What needs to be done:
Write out exactly the lines of the entries below from the one holding "de Detección Precoz" to the one holding "Creemos de vital", inclusive, and leave out all other lines.

(Dataset entries)
━━━━━━

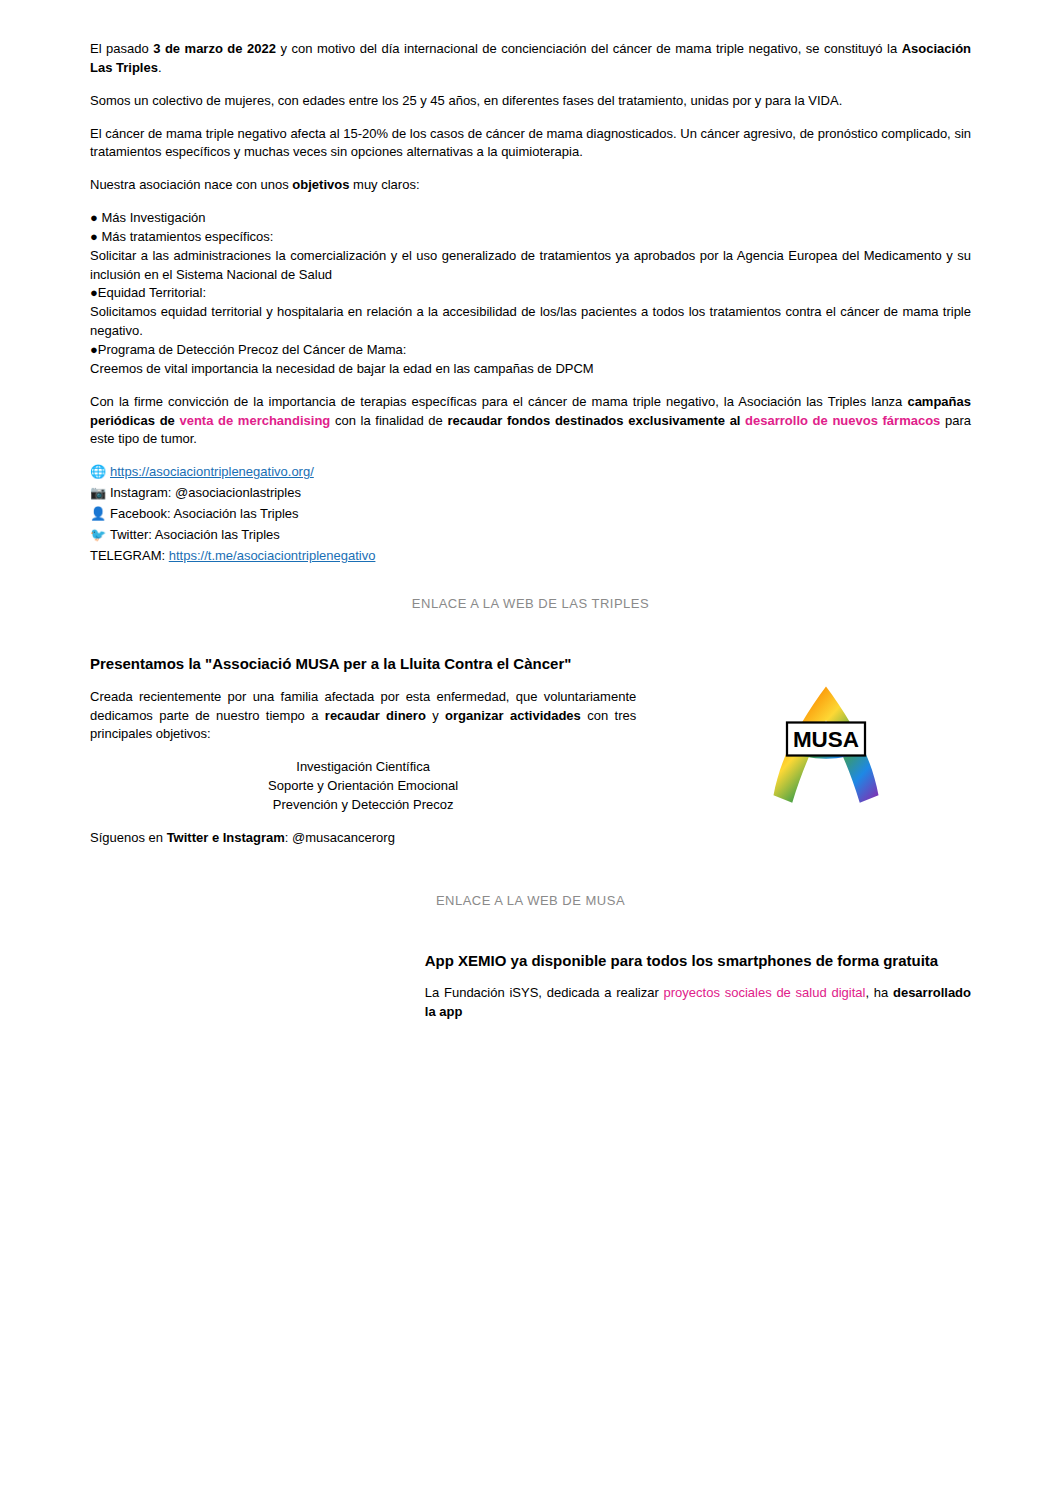El pasado 3 de marzo de 2022 y con motivo del día internacional de concienciación del cáncer de mama triple negativo, se constituyó la Asociación Las Triples.
Somos un colectivo de mujeres, con edades entre los 25 y 45 años, en diferentes fases del tratamiento, unidas por y para la VIDA.
El cáncer de mama triple negativo afecta al 15-20% de los casos de cáncer de mama diagnosticados. Un cáncer agresivo, de pronóstico complicado, sin tratamientos específicos y muchas veces sin opciones alternativas a la quimioterapia.
Nuestra asociación nace con unos objetivos muy claros:
● Más Investigación
● Más tratamientos específicos:
Solicitar a las administraciones la comercialización y el uso generalizado de tratamientos ya aprobados por la Agencia Europea del Medicamento y su inclusión en el Sistema Nacional de Salud
●Equidad Territorial:
Solicitamos equidad territorial y hospitalaria en relación a la accesibilidad de los/las pacientes a todos los tratamientos contra el cáncer de mama triple negativo.
●Programa de Detección Precoz del Cáncer de Mama:
Creemos de vital importancia la necesidad de bajar la edad en las campañas de DPCM
Con la firme convicción de la importancia de terapias específicas para el cáncer de mama triple negativo, la Asociación las Triples lanza campañas periódicas de venta de merchandising con la finalidad de recaudar fondos destinados exclusivamente al desarrollo de nuevos fármacos para este tipo de tumor.
🌐https://asociaciontriplenegativo.org/
📷Instagram: @asociacionlastriples
👤Facebook: Asociación las Triples
🐦Twitter: Asociación las Triples
TELEGRAM: https://t.me/asociaciontriplenegativo
ENLACE A LA WEB DE LAS TRIPLES
Presentamos la "Associació MUSA per a la Lluita Contra el Càncer"
Creada recientemente por una familia afectada por esta enfermedad, que voluntariamente dedicamos parte de nuestro tiempo a recaudar dinero y organizar actividades con tres principales objetivos:
Investigación Científica
Soporte y Orientación Emocional
Prevención y Detección Precoz
Síguenos en Twitter e Instagram: @musacancerorg
MUSA
ENLACE A LA WEB DE MUSA
App XEMIO ya disponible para todos los smartphones de forma gratuita
La Fundación iSYS, dedicada a realizar proyectos sociales de salud digital, ha desarrollado la app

━━━━━━

Answer space:
●Programa de Detección Precoz del Cáncer de Mama:
Creemos de vital importancia la necesidad de bajar la edad en las campañas de DPCM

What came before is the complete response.